# Work request:
Pull out every line from the listing that has the word "Left".

# Data:
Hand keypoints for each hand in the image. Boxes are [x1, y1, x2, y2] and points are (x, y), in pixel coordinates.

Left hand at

---

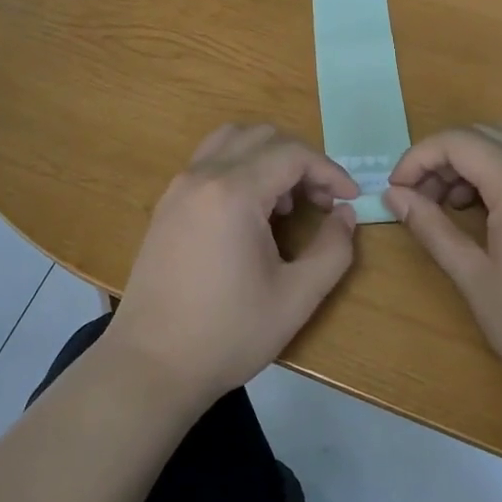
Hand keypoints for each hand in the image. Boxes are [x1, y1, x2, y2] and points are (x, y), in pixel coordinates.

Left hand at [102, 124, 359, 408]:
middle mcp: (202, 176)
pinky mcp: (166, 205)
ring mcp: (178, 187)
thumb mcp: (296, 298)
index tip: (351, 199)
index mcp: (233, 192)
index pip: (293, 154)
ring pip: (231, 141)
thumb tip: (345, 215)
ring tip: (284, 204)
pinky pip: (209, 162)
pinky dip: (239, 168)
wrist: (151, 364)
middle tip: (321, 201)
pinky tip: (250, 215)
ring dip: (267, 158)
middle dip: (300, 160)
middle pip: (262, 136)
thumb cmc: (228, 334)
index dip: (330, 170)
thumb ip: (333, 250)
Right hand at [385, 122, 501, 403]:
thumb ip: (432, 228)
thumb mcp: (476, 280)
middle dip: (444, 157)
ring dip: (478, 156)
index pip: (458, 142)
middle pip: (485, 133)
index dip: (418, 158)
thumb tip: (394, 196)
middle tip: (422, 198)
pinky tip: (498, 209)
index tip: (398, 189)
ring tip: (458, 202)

--

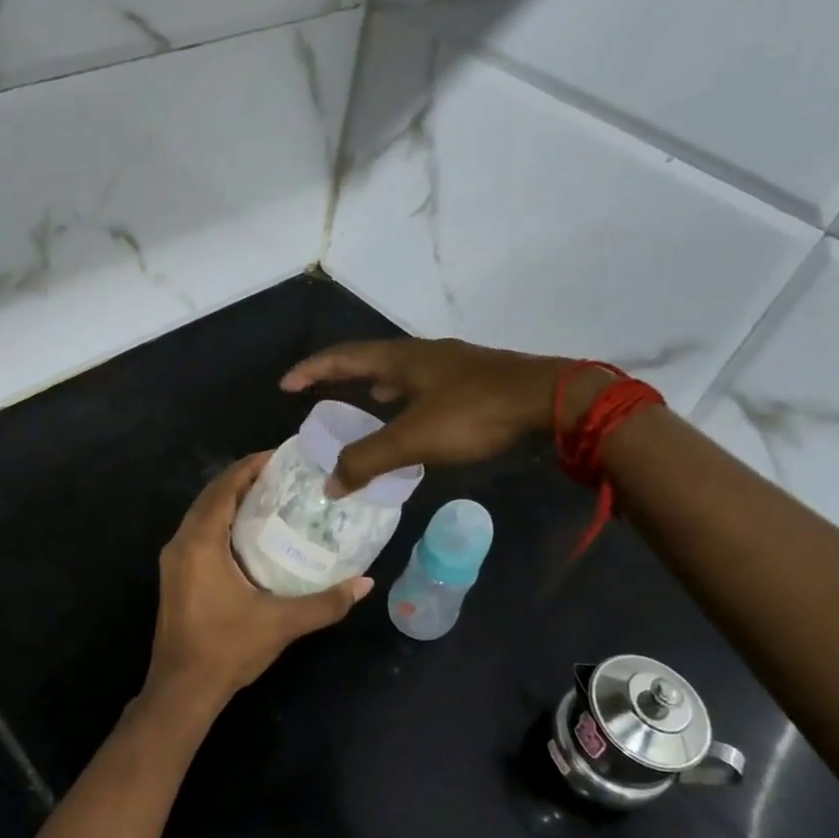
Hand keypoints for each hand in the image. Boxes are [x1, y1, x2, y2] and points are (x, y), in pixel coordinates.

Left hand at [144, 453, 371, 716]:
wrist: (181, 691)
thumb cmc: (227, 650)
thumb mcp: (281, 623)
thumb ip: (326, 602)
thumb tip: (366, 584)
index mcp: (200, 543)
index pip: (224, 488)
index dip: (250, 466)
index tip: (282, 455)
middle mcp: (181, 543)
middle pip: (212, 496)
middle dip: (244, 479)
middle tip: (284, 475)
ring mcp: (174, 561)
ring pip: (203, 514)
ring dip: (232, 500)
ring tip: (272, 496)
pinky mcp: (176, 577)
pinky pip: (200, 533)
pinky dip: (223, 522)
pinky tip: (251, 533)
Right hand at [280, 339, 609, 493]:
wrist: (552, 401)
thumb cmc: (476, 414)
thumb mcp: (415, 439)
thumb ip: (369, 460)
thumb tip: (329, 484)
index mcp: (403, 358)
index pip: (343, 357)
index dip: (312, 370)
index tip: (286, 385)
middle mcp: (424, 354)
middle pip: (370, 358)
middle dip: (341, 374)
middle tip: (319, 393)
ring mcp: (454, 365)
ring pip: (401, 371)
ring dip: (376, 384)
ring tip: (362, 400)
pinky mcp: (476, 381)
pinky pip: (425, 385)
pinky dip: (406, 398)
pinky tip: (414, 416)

# Written response:
Left hand at
Left hand at [102, 124, 359, 408]:
Left hand at [144, 453, 371, 716]:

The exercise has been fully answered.